Alors que toutes les caméras s’affairent autour de Jean-Luc Mélenchon (Front de gauche), le pont continue de se remplir. MRAP, Ligue des droits de l’homme, GISTI et de nombreuses autres associations sont venues. « Année après année, nous continuerons de nous battre pour que plus jamais ne se produise un crime de haine », nous lance Saïda, « citoyenne du monde ».


« C’est quand même lui (Sarkozy) qui a fait le jeu du Front National », s’indigne Thomas, jeune étudiant parisien. Pour beaucoup ici, le président sortant est à l’origine de cette montée de la xénophobie qui ne cesse de « polluer notre pays ».


« Nicolas Sarkozy a souillé les valeurs de la République », n’hésite pas à dire Nacer. Pour lui, le gouvernement a tenté « de diviser la population pour mieux véhiculer les idées racistes ». « Il faut faire barrage à cette instrumentalisation de la division », lance-t-il.


La candidate d’Europe Ecologie les Verts a également fait le déplacement. Pour Éva Joly, le « décès de Brahim est emblématique de ce que donne la théorie de la haine et du racisme ». « Sarkozy a tenu pendant 5 ans et durant toute sa campagne un discours d’exclusion. Il est important d’être là aujourd’hui pour dire qu’il y a une autre France qui refuse ce discours », nous dit-elle.


 


« Le racisme est une maladie qu’il faut éradiquer »

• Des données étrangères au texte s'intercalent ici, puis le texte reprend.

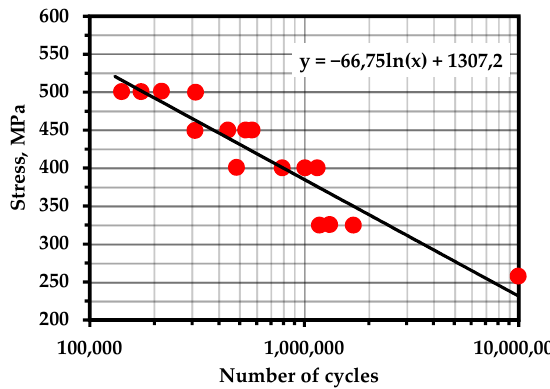
Figure A3. S–N Curve—Ti–6Al–4V (Temperature—298 K; frequency—110 Hz). Source—Base Material. Total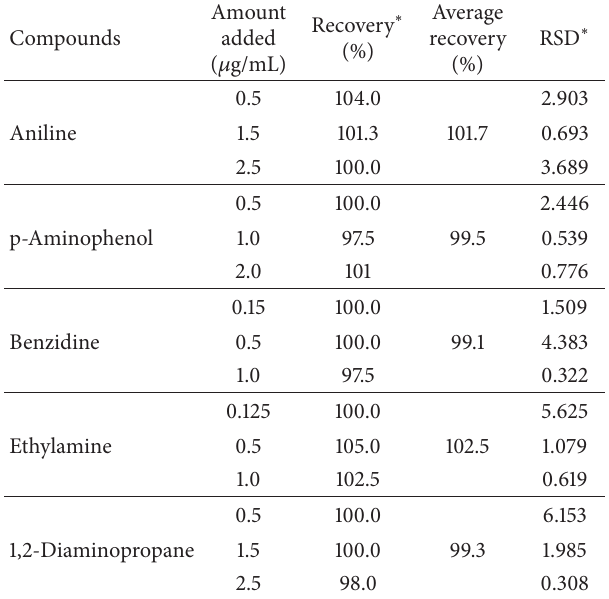
Table 5: Precision and accuracy data for primary amines determi- nation obtained by the proposed method.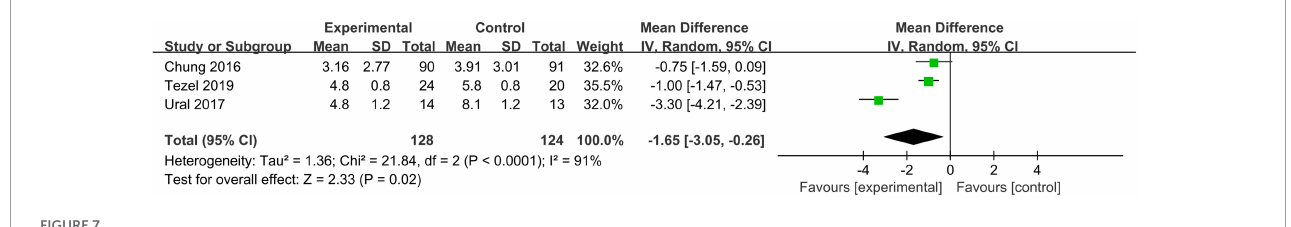
TABLE 2 The results of electrophysiological parameters for all comparisons. Comparison Experimental group vs. Outcomes Number of Intergroup differences Heterogeneity control group studies MD (95% CI)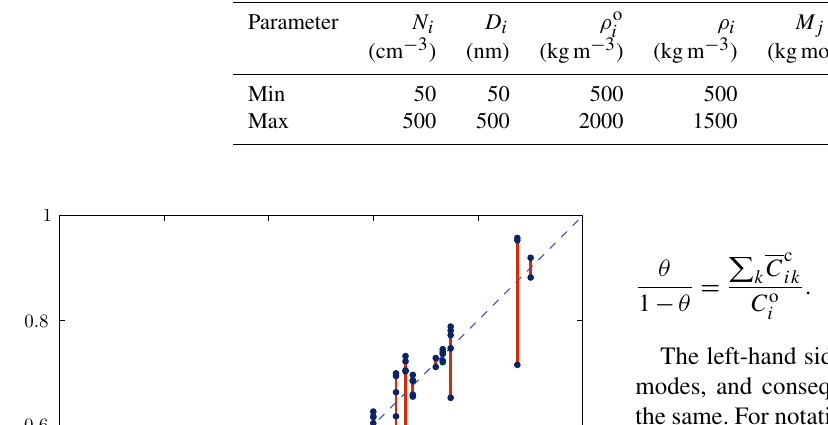
and M o are the number concentration, diameter, density and molecular i i and ν j are the van’t Hoff factors of the involatile constituents and organics. i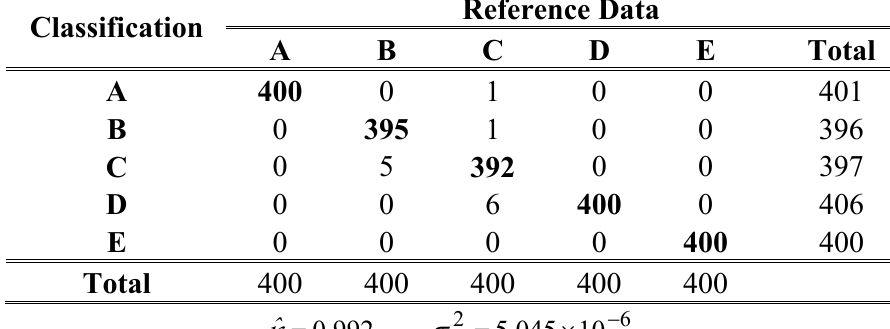
Table 7. Confusion matrix (# of pixels) using the bivariate HH-VV distribution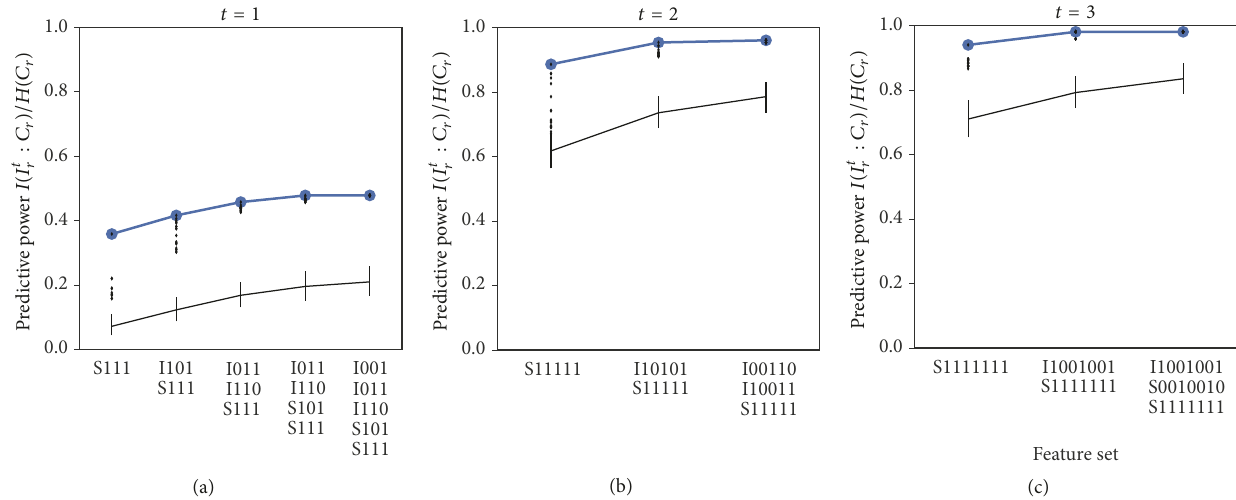
Figure 2: Predictive power of the optimal set of 𝑛 information features as function of 𝑛 (thick blue line with round markers). For each 𝑛 the best set of information features is listed: S means “synergy” and I means mutual information, followed by a bitmask of which neighbor cell’s initial state is included in the feature (middle bit is the cell itself). For example, I010 indicates the “memory” feature 𝐼(𝑋 1 𝑖 : 𝑋 0 𝑖 ) , and S111 denotes 𝐼(𝑋 𝑡=1 : 𝑋 𝑡=0 ) − ∑ 𝐼(𝑋 𝑡=1 : 𝑋 𝑡=0 ) . The thin black line with error bars is the “base line” predictability for 𝑛 features, obtained 𝑗 𝑖 𝑖 𝑗 by randomizing the pairing of 256 information features with their class identifier. The error bar indicates the 95% confidence interval of the distribution of predictive power under the null-hypothesis of zero correlation between information features and class identifier. Finally, the small black markers indicate the predictive powers of all other information feature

La cérémonie commence. Plusieurs responsables associatifs prennent la parole et une minute de silence est respectée à la mémoire de Brahim. Saïd Bouarram prend la parole pour « encore remercier ». Difficile pour lui d’en dire beaucoup plus : « Cet endroit me rappelle mon père », explique-t-il les larmes aux yeux.


Le président de l’ATMF lui emboîte le pas. Il revient sur les faits, sur ce triste 1er mai 1995. « Le racisme est une maladie qu’il faut éradiquer », lance-t-il sous les applaudissements. Selon lui, hors de question de « banaliser les idées frontistes en parlant d’un vote de souffrance ». « Que dire de la souffrance des musulmans, des sans-papiers, des chômeurs ? », interroge-t-il. Il s’inquiète du « discours de haine anti-immigrés qui monte en France et en Europe » et appelle « à se battre pour l’égalité des droits et le vivre ensemble ».


« La France est de toutes les couleurs », lance la présidente du MRAP. « No Pasaran », hurle un jeune militant du Front de gauche.


 


« Il faut prolonger ce rassemblement »


Un cortège se forme. Au premier rang, Saïd Bouarram et Éva Joly, côte à côte. Sur le quai de Seine, là où son père a été lâchement tué, Saïd jette une gerbe de fleurs. Chacun y va de son brin de muguet pour rendre hommage et « ne pas oublier ».


« Il faut prolonger ce rassemblement », nous confie une jeune militante de la LDH. « Il faut barrer la route au Front National et continuer de célébrer le respect de la diversité », assure-t-elle.


Au bord de l’eau, Saïd regarde partir son bouquet avec des larmes d’émotion, il ne cache pas « sa tristesse » de n’avoir jamais pu vraiment « connaître son père ». Malgré cela, Saïd reste positif, « heureux de voir tout ce monde réuni pour rendre hommage à mon père ». « Il faut continuer à dire non au racisme », conclut-il, les yeux tournés vers l’horizon.